> **Aim of the exercise**: Quote exactly and only this range of lines in the data below: the line that holds "index dip: (131, 119)" to the line that holds "pinky tip: (140, 141)", both included.

== Segment start ==

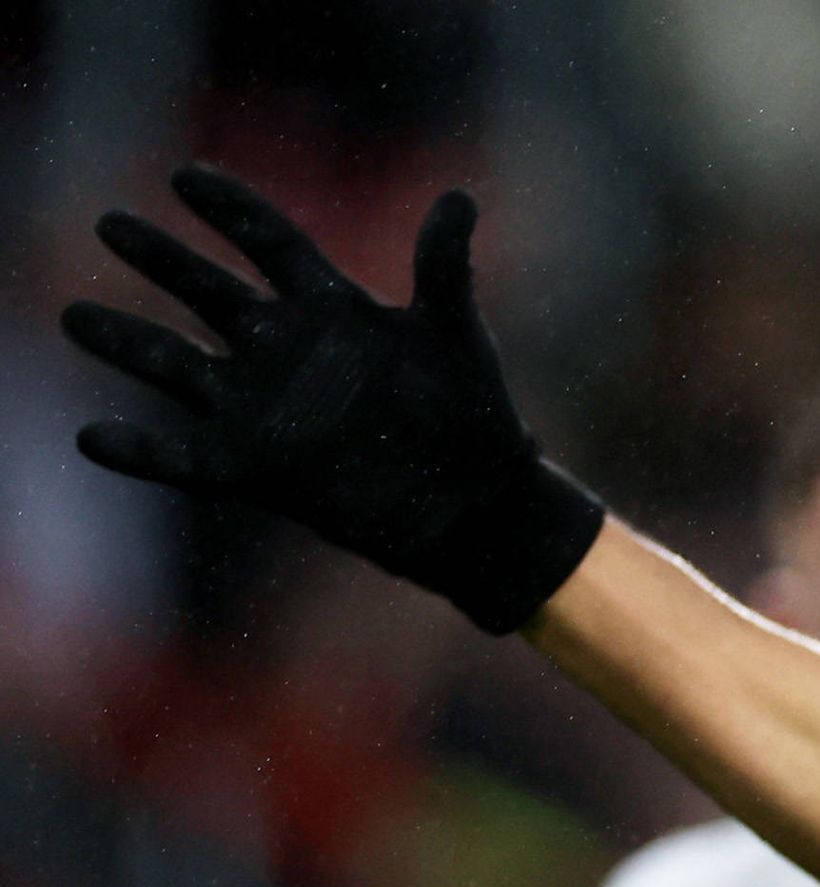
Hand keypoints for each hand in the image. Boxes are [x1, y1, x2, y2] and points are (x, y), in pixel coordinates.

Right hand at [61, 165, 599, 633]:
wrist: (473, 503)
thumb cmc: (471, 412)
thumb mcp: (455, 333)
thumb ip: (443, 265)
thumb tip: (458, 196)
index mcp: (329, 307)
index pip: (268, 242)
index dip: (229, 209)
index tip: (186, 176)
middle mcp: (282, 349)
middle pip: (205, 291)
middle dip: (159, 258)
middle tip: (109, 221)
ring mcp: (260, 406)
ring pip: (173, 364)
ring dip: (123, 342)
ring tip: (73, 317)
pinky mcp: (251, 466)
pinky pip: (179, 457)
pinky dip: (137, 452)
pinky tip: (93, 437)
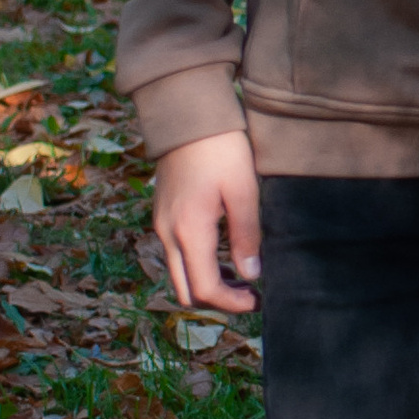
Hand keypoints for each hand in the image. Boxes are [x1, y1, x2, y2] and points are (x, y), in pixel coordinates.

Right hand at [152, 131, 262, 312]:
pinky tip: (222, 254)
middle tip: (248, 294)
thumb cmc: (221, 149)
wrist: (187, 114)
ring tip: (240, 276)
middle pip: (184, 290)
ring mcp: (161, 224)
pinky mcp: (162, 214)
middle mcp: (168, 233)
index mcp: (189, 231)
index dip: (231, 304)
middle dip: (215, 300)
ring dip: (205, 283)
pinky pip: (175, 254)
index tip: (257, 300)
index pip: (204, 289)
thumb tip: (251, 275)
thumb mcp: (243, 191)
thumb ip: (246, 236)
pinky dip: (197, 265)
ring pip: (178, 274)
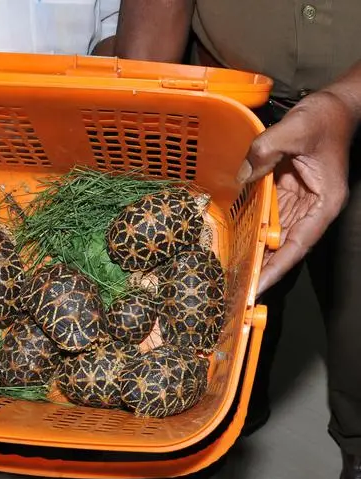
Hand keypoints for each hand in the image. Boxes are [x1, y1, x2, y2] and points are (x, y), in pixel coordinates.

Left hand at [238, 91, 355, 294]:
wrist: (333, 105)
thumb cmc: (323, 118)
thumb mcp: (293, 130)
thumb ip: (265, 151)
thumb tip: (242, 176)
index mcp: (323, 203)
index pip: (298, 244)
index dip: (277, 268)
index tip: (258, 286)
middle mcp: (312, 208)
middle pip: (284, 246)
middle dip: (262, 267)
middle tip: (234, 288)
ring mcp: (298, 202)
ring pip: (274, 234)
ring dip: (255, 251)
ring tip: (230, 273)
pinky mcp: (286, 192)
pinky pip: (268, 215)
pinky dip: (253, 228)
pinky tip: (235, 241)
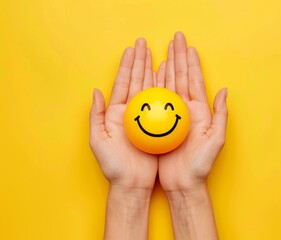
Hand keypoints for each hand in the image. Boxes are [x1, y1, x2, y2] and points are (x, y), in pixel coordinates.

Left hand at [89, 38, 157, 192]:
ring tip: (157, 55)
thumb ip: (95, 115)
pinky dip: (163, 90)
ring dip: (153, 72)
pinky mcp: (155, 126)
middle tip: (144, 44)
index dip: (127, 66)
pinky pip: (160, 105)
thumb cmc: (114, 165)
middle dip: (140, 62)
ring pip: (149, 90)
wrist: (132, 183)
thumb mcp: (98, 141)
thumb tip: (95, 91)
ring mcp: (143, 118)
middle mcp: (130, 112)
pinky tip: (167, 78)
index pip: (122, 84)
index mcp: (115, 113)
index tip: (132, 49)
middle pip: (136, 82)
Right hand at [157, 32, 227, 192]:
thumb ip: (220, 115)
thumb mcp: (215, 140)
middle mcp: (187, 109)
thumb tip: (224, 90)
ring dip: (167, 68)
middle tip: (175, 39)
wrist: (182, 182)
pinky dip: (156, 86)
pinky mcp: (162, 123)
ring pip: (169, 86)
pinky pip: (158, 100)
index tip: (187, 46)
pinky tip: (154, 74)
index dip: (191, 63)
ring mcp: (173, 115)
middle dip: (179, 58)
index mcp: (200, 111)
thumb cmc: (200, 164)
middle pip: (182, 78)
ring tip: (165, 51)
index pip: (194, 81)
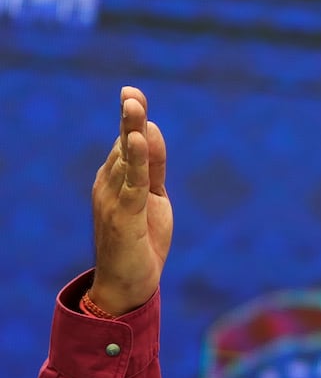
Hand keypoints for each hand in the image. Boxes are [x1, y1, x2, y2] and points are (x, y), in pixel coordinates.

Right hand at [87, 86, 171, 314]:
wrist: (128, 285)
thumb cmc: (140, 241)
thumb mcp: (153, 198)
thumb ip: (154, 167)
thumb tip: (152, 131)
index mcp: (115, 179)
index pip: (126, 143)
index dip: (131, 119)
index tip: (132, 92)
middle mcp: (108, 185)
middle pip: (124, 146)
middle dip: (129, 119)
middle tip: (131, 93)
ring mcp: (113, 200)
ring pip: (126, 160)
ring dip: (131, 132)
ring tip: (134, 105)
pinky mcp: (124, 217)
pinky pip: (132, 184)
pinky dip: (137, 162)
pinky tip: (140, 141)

== Segment end ==
== Segment start ==

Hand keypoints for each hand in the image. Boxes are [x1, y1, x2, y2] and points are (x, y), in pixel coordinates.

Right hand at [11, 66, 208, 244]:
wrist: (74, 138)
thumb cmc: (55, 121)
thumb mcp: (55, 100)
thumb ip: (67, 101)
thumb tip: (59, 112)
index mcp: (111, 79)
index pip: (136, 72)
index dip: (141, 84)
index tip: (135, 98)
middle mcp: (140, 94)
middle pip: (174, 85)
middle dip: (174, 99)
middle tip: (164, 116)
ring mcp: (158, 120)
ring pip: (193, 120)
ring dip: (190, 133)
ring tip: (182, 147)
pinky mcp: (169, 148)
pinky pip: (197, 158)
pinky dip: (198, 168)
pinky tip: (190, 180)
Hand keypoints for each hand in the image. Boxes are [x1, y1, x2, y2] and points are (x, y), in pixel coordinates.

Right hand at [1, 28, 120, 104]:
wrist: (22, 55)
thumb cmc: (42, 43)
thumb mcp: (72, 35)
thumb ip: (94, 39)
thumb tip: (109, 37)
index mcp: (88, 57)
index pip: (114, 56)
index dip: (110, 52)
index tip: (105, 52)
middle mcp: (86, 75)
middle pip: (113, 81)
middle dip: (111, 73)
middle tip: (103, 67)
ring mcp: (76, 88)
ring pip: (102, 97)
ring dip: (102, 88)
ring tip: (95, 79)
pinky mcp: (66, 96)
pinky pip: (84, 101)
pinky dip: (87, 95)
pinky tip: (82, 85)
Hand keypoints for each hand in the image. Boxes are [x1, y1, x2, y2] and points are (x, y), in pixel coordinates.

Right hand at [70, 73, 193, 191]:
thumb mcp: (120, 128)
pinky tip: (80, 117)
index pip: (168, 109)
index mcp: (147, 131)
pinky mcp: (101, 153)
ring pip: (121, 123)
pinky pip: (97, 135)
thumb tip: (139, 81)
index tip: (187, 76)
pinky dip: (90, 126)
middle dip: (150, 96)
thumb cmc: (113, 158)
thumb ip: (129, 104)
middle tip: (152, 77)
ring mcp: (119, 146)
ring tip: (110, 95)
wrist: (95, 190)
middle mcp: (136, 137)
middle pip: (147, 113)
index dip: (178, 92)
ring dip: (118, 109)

== Segment end ==
== Segment start ==

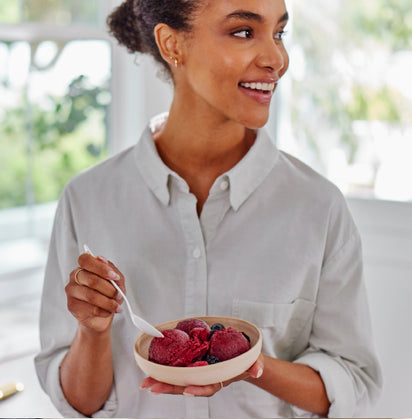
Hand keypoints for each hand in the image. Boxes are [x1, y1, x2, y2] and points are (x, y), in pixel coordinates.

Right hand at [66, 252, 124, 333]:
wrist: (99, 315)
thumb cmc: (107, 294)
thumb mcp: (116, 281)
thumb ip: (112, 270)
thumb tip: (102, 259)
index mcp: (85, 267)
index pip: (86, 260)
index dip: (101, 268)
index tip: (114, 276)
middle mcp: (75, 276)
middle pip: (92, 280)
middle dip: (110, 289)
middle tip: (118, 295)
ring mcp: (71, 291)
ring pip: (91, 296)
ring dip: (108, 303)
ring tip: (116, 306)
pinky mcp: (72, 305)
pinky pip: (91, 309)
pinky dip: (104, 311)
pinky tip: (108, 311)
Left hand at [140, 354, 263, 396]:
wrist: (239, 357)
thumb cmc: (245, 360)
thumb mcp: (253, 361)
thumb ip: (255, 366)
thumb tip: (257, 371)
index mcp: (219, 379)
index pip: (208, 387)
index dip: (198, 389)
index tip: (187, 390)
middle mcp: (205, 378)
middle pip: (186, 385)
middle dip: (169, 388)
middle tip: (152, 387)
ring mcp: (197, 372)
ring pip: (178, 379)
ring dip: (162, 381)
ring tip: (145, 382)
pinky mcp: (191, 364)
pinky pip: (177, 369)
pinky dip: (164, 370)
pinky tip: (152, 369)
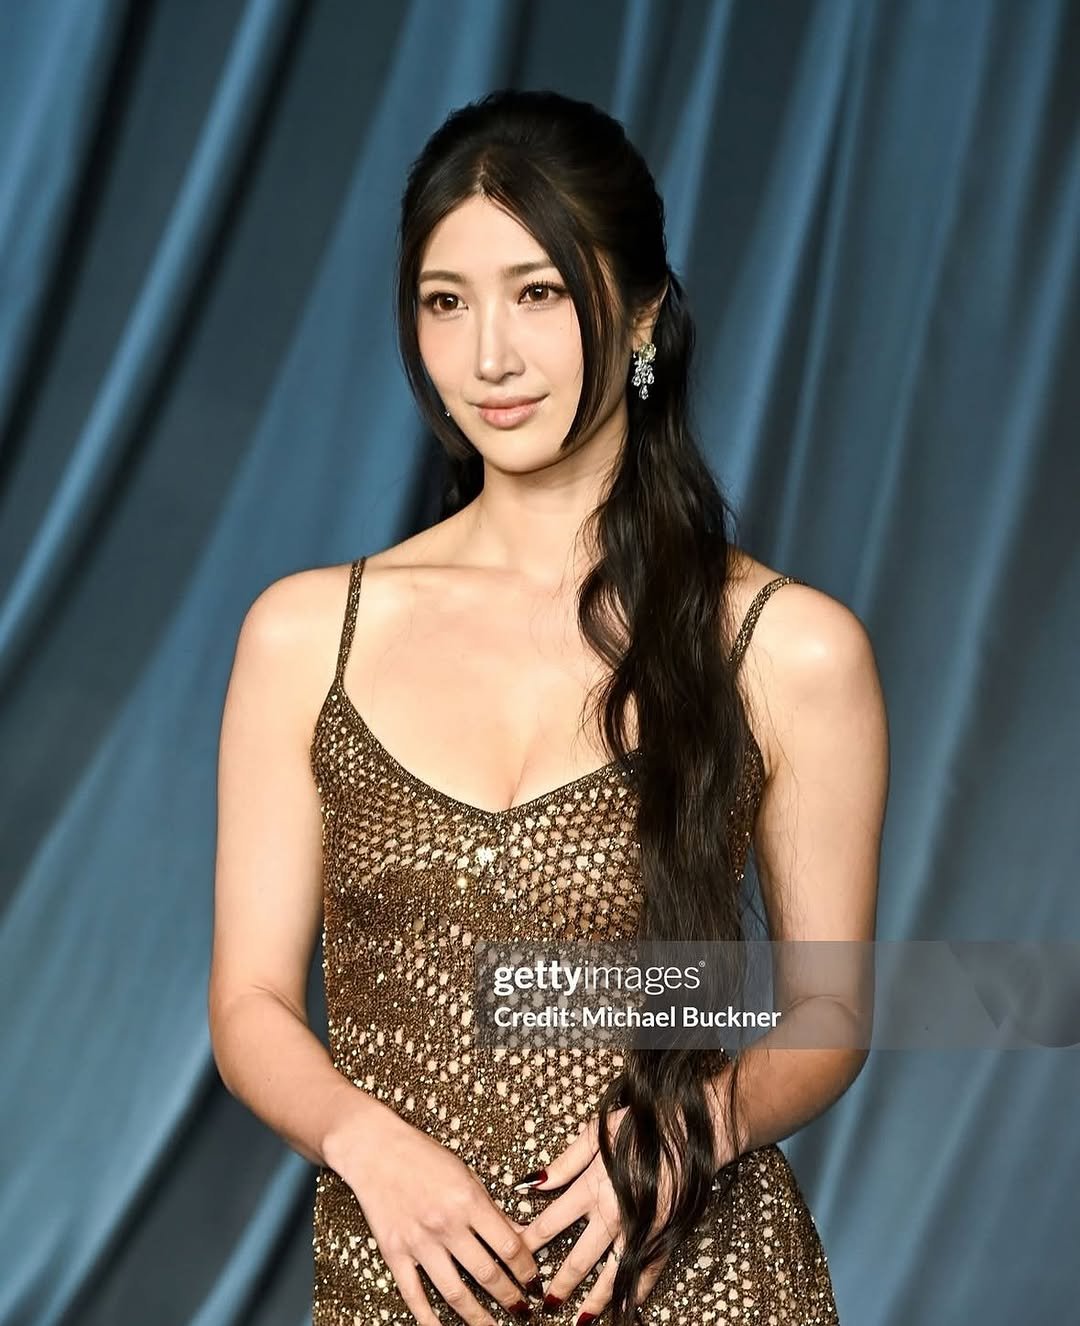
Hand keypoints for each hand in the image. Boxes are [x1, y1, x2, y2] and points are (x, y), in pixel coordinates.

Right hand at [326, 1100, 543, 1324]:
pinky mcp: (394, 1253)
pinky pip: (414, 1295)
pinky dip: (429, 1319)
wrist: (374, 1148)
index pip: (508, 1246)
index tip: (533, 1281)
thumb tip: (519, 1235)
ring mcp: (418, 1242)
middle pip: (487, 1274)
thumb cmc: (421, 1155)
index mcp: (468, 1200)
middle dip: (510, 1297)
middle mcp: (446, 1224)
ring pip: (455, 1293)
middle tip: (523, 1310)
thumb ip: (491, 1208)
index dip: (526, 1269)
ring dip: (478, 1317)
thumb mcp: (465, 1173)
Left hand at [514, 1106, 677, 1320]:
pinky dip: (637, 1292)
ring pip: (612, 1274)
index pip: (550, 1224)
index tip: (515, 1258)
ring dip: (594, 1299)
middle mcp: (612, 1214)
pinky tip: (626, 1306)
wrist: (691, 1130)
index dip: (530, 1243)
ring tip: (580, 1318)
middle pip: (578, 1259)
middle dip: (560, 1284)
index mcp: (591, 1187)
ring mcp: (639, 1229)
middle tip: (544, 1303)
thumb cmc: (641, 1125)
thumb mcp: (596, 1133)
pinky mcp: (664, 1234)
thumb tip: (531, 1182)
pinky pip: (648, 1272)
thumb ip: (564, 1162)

== Segment end ==

> **Written solution**:
index dip: (131, 119)
index tip: (132, 92)
middle mcp: (108, 185)
middle pip: (124, 146)
middle dip: (129, 119)
middle tip: (131, 93)
ring mcp: (113, 200)
ring pip: (126, 160)
ring dip: (131, 132)
ring tip: (134, 105)
pinky mcp: (124, 217)
pinky pip: (132, 184)
pinky dip: (137, 162)
pinky tip: (140, 141)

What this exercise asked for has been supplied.